Beneath this instruction is a block of data; output from it exactly the lines that run from the one containing "8: SNIFFING" through the one containing "13: WEB SERVERS", inclusive.

━━━━━ AVAILABLE RECORDS

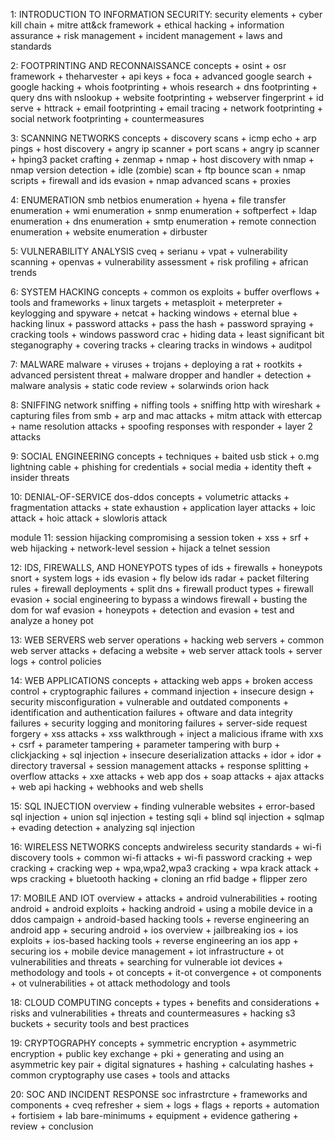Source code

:1: INTRODUCTION TO INFORMATION SECURITY: 
security elements + cyber kill chain + mitre att&ck framework + ethical hacking + information assurance + risk management + incident management + laws and standards

2: FOOTPRINTING AND RECONNAISSANCE
concepts + osint + osr framework +  theharvester + api keys + foca + advanced google search + google hacking + whois footprinting + whois research + dns footprinting + query dns with nslookup + website footprinting + webserver fingerprint + id serve + httrack + email footprinting + email tracing + network footprinting + social network footprinting + countermeasures 

3: SCANNING NETWORKS
concepts + discovery scans + icmp echo + arp pings + host discovery + angry ip scanner + port scans + angry ip scanner + hping3 packet crafting + zenmap + nmap + host discovery with nmap + nmap version detection + idle (zombie) scan + ftp bounce scan + nmap scripts + firewall and ids evasion + nmap advanced scans + proxies  

4: ENUMERATION
smb netbios enumeration + hyena + file transfer enumeration + wmi enumeration + snmp enumeration + softperfect + ldap enumeration + dns enumeration + smtp enumeration + remote connection enumeration + website enumeration +  dirbuster 

5: VULNERABILITY ANALYSIS
cveq + serianu + vpat + vulnerability scanning + openvas + vulnerability assessment + risk profiling + african trends 

6: SYSTEM HACKING
concepts + common os exploits + buffer overflows + tools and frameworks + linux targets + metasploit + meterpreter + keylogging and spyware + netcat + hacking windows + eternal blue + hacking linux + password attacks + pass the hash + password spraying + cracking tools + windows password crac + hiding data + least significant bit steganography + covering tracks + clearing tracks in windows + auditpol

7: MALWARE 
malware + viruses + trojans + deploying a rat + rootkits + advanced persistent threat + malware dropper and handler + detection + malware analysis + static code review + solarwinds orion hack

8: SNIFFING
network sniffing + niffing tools + sniffing http with wireshark + capturing files from smb + arp and mac attacks + mitm attack with ettercap + name resolution attacks + spoofing responses with responder + layer 2 attacks

9: SOCIAL ENGINEERING
concepts + techniques + baited usb stick + o.mg lightning cable + phishing for credentials + social media + identity theft + insider threats

10: DENIAL-OF-SERVICE
dos-ddos concepts + volumetric attacks + fragmentation attacks + state exhaustion + application layer attacks + loic attack + hoic attack + slowloris attack

module 11: session hijacking
compromising a session token + xss + srf + web hijacking + network-level session  + hijack a telnet session

12: IDS, FIREWALLS, AND HONEYPOTS
types of ids + firewalls + honeypots snort + system logs + ids evasion + fly below ids radar + packet filtering rules + firewall deployments + split dns + firewall product types + firewall evasion + social engineering to bypass a windows firewall + busting the dom for waf evasion + honeypots + detection and evasion + test and analyze a honey pot 

13: WEB SERVERS
web server operations + hacking web servers + common web server attacks + defacing a website + web server attack tools + server logs + control policies 

14: WEB APPLICATIONS
concepts + attacking web apps + broken access control + cryptographic failures + command injection + insecure design + security misconfiguration + vulnerable and outdated components + identification and authentication failures + oftware and data integrity failures + security logging and monitoring failures + server-side request forgery + xss attacks + xss walkthrough + inject a malicious iframe with xxs + csrf + parameter tampering + parameter tampering with burp + clickjacking + sql injection + insecure deserialization attacks + idor + idor + directory traversal + session management attacks + response splitting + overflow attacks + xxe attacks + web app dos + soap attacks + ajax attacks + web api hacking + webhooks and web shells 

15: SQL INJECTION
overview + finding vulnerable websites + error-based sql injection + union sql injection + testing sqli + blind sql injection + sqlmap + evading detection + analyzing sql injection 

16: WIRELESS NETWORKS
concepts andwireless security standards + wi-fi discovery tools + common wi-fi attacks + wi-fi password cracking + wep cracking + cracking wep + wpa,wpa2,wpa3 cracking + wpa krack attack + wps cracking + bluetooth hacking + cloning an rfid badge + flipper zero 

17: MOBILE AND IOT
overview + attacks + android vulnerabilities + rooting android + android exploits + hacking android + using a mobile device in a ddos campaign + android-based hacking tools + reverse engineering an android app + securing android + ios overview + jailbreaking ios + ios exploits + ios-based hacking tools + reverse engineering an ios app + securing ios + mobile device management + iot infrastructure + ot vulnerabilities and threats + searching for vulnerable iot devices + methodology and tools + ot concepts + it-ot convergence + ot components + ot vulnerabilities + ot attack methodology and tools 

18: CLOUD COMPUTING
concepts + types + benefits and considerations + risks and vulnerabilities + threats and countermeasures + hacking s3 buckets + security tools and best practices 

19: CRYPTOGRAPHY
concepts + symmetric encryption + asymmetric encryption + public key exchange + pki + generating and using an asymmetric key pair + digital signatures + hashing + calculating hashes + common cryptography use cases + tools and attacks

20: SOC AND INCIDENT RESPONSE
soc infrastrcture + frameworks and components + cveq refresher + siem + logs + flags + reports + automation + fortisiem + lab bare-minimums + equipment + evidence gathering + review +  conclusion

━━━━━━━━━━

** COMPLETED EXERCISE **
8: SNIFFING
network sniffing + niffing tools + sniffing http with wireshark + capturing files from smb + arp and mac attacks + mitm attack with ettercap + name resolution attacks + spoofing responses with responder + layer 2 attacks

9: SOCIAL ENGINEERING
concepts + techniques + baited usb stick + o.mg lightning cable + phishing for credentials + social media + identity theft + insider threats

10: DENIAL-OF-SERVICE
dos-ddos concepts + volumetric attacks + fragmentation attacks + state exhaustion + application layer attacks + loic attack + hoic attack + slowloris attack

module 11: session hijacking
compromising a session token + xss + srf + web hijacking + network-level session  + hijack a telnet session

12: IDS, FIREWALLS, AND HONEYPOTS
types of ids + firewalls + honeypots snort + system logs + ids evasion + fly below ids radar + packet filtering rules + firewall deployments + split dns + firewall product types + firewall evasion + social engineering to bypass a windows firewall + busting the dom for waf evasion + honeypots + detection and evasion + test and analyze a honey pot 

13: WEB SERVERS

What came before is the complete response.